Un certain nombre de Lettres sont pour nous un précieux commentaire de l’Éthique. Les plus intéressantes sont la célèbre lettre XXIX, sur l'Infini ; la lettre XLII, sur la Distinction de l'essence et de l'existence ; la lettre XLV, sur la Démonstration de l'existence de Dieu ; la lettre XLIX sur Dieu, les destins et le salut, et la lettre LXXIV, contre la Religion catholique. Citons pour mé­moire un Abrégé de la Grammaire hébraïque. Tous ces ouvrages, à l'exception du Traité de Dieu et de l'homme, sont écrits en latin.
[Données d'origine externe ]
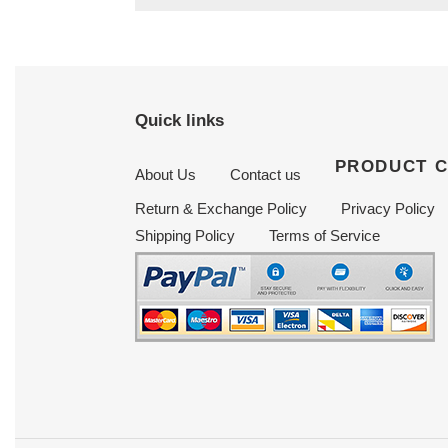
Quick links
PRODUCT 
About Us
Contact us
Return & Exchange Policy
Privacy Policy
Shipping Policy
Terms of Service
Venons sans plus tarder à l'exposé de la philosophie de Spinoza. Il y a, pour tout système, un point de vue duquel on le saisit comme vrai et comme complet. Nous allons essayer de faire apercevoir au lecteur en quel sens Spinoza a raison. Pour ce qui est de montrer en quel sens il a tort, nous le laissons à de plus habiles, et il n'en manquera point. Faisant donc grâce au lecteur des « Spinoza dit... » et des « selon Spinoza... », nous prenons la parole à sa place pour le citer souvent et le paraphraser toujours.